Aim of the exercise:
Return all the lines below exactly. Any picture among them is omitted.

***** Records for processing

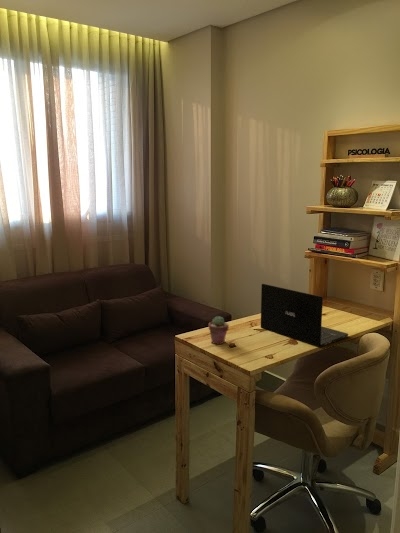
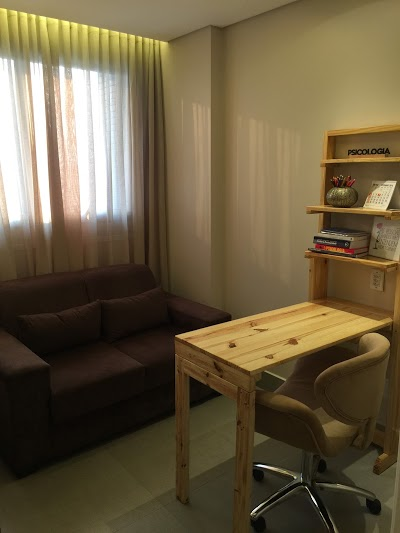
- laptop [260,283,349,348]
- potted succulent [208,315,230,345]
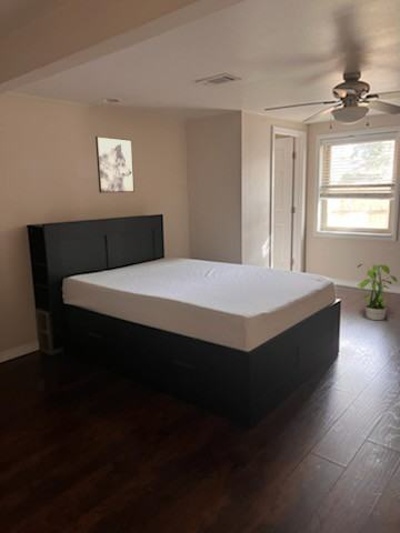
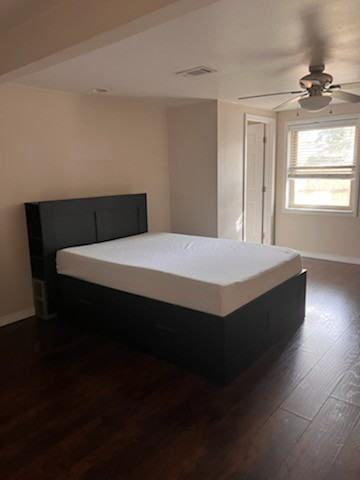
- wall art [94,135,136,194]
- potted plant [357,263,399,321]
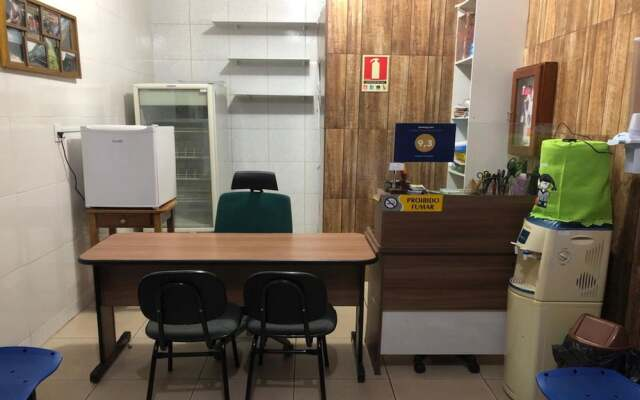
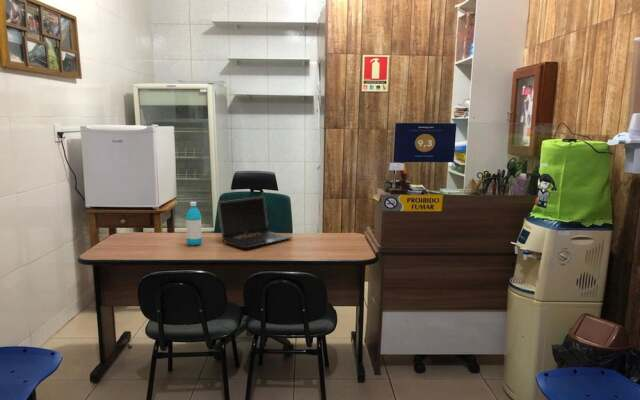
+ laptop computer [217,195,293,249]
+ water bottle [185,201,203,247]
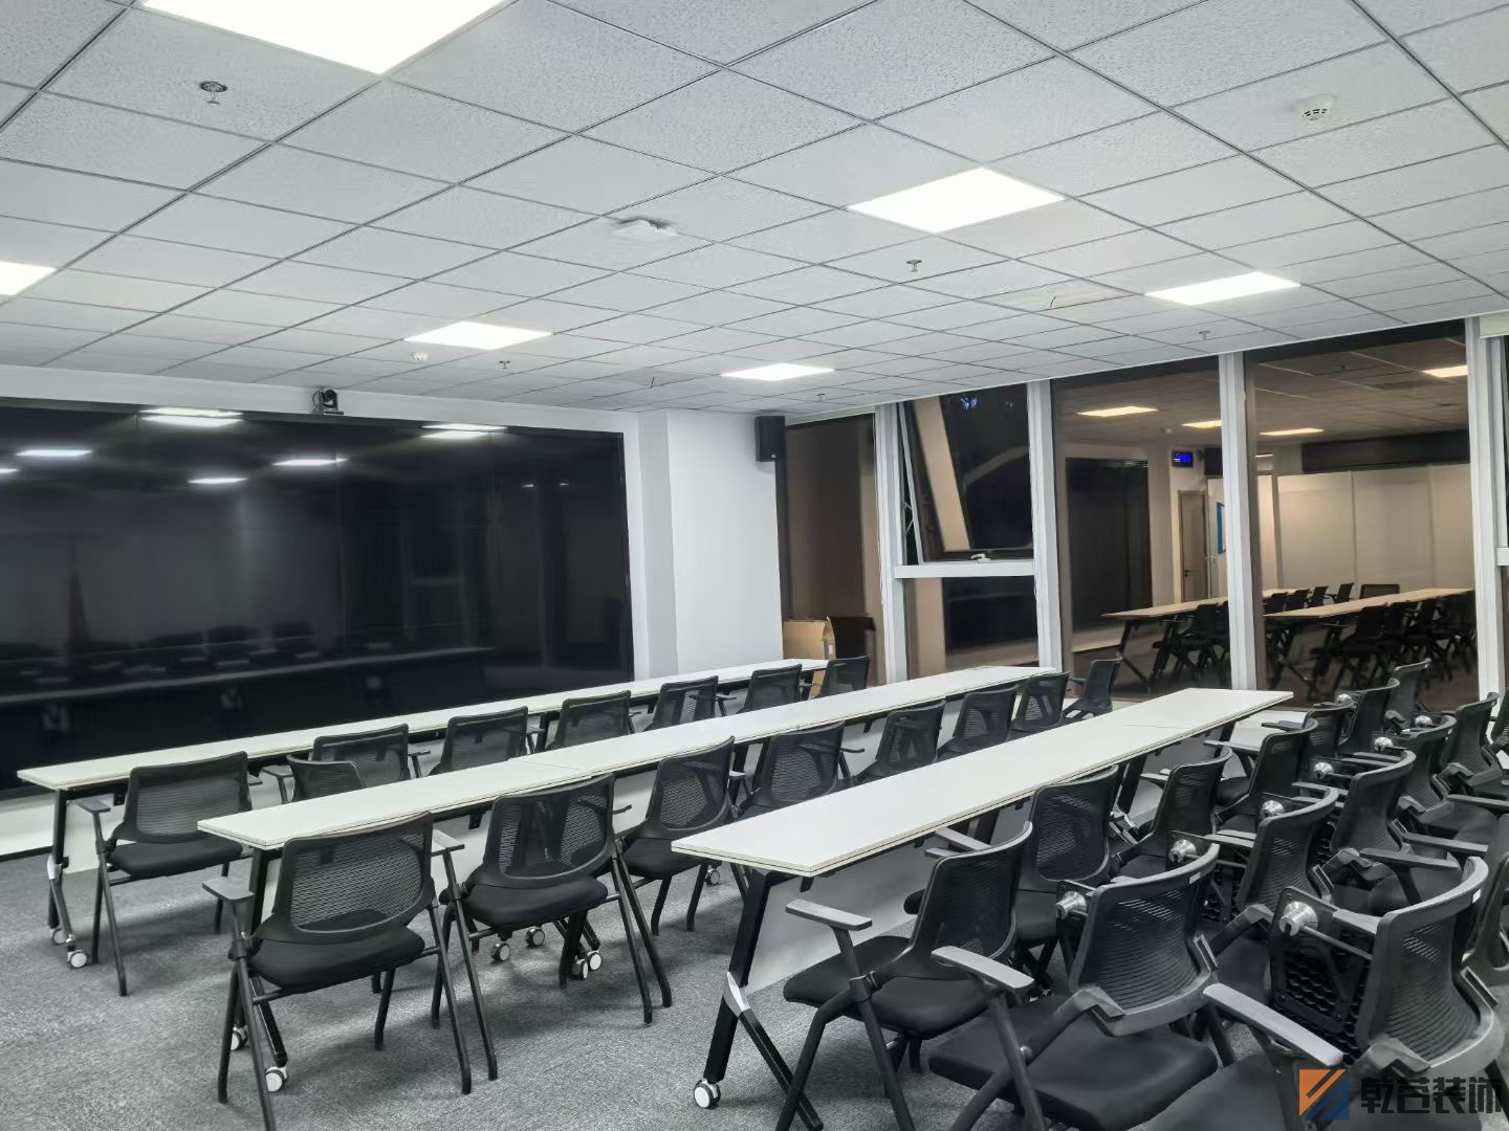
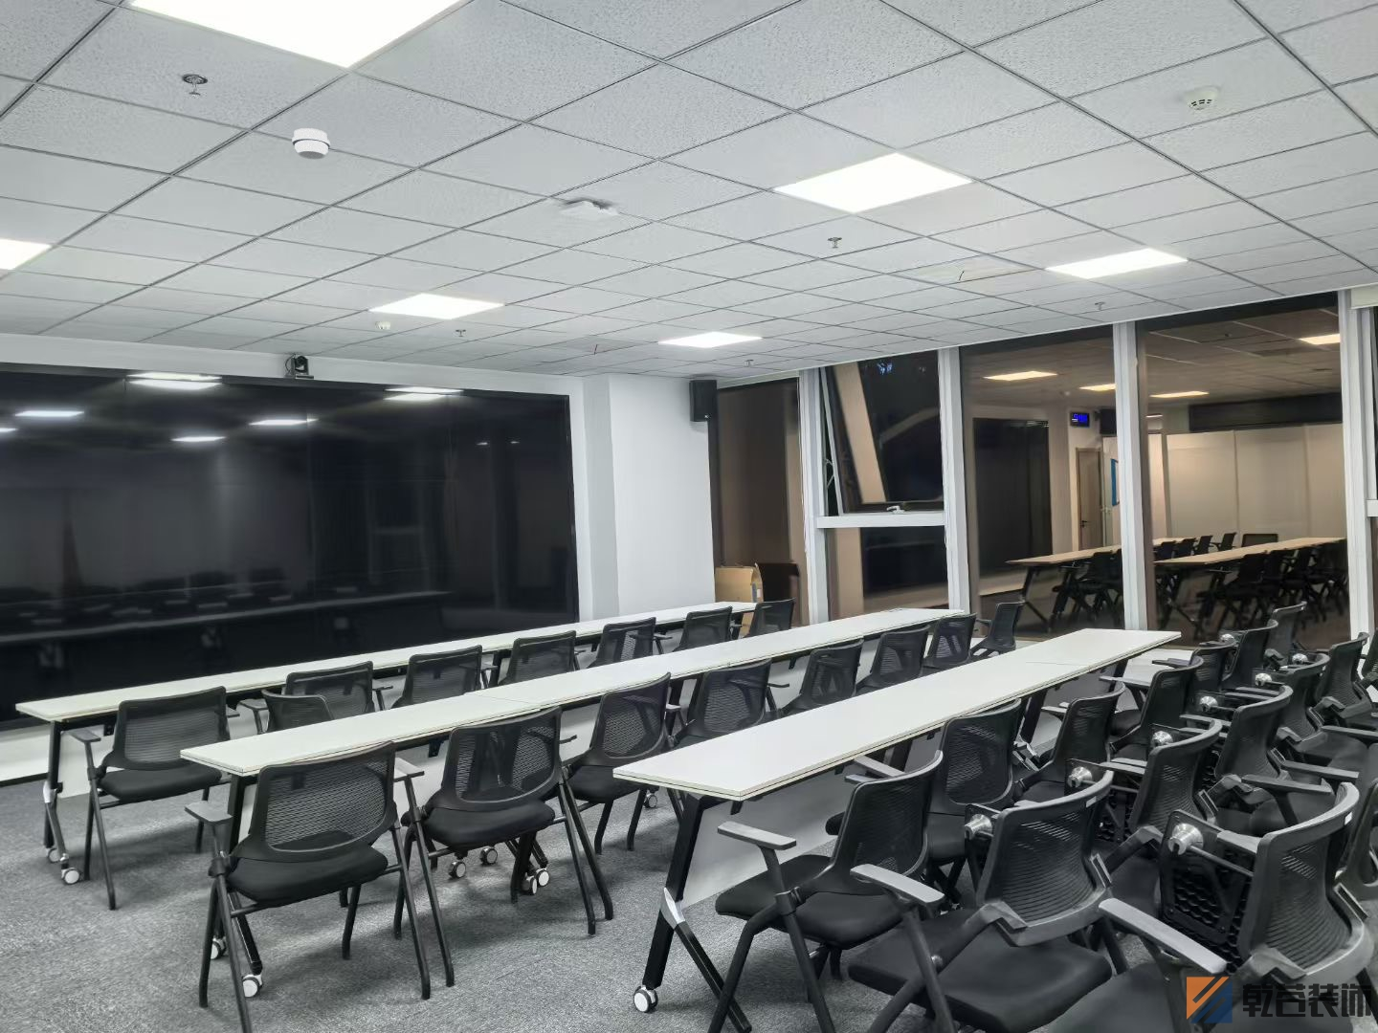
+ smoke detector [291,127,331,161]
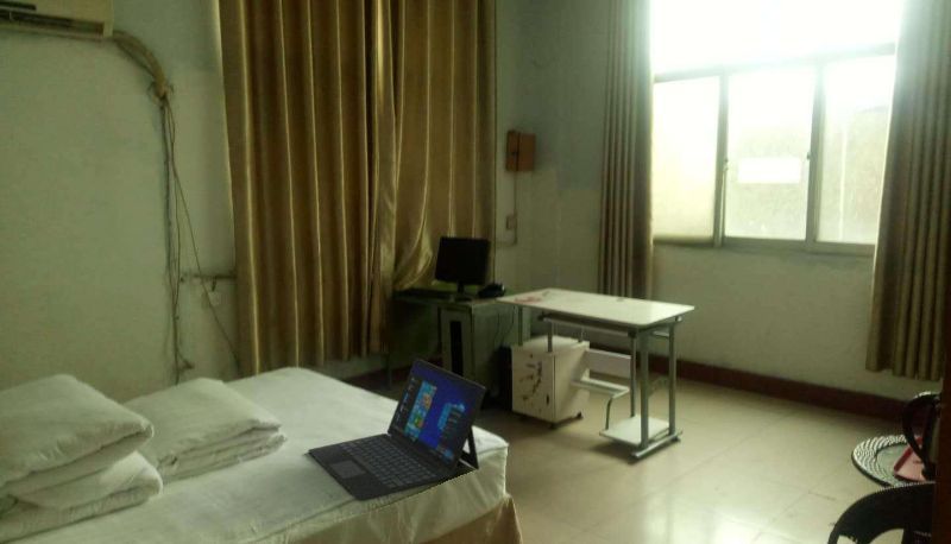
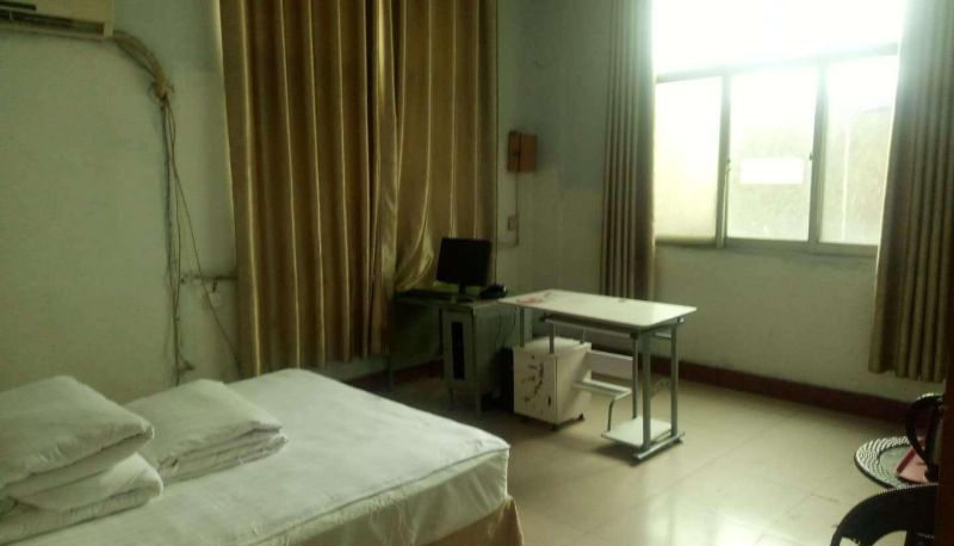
- laptop [307,356,487,502]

**********

Exercise result:
- laptop [260,283,349,348]
- potted succulent [208,315,230,345]
- wall art [94,135,136,194]
- potted plant [357,263,399,321]
+ laptop computer [217,195,293,249]
+ water bottle [185,201,203,247]
+ smoke detector [291,127,331,161]
- laptop [307,356,487,502]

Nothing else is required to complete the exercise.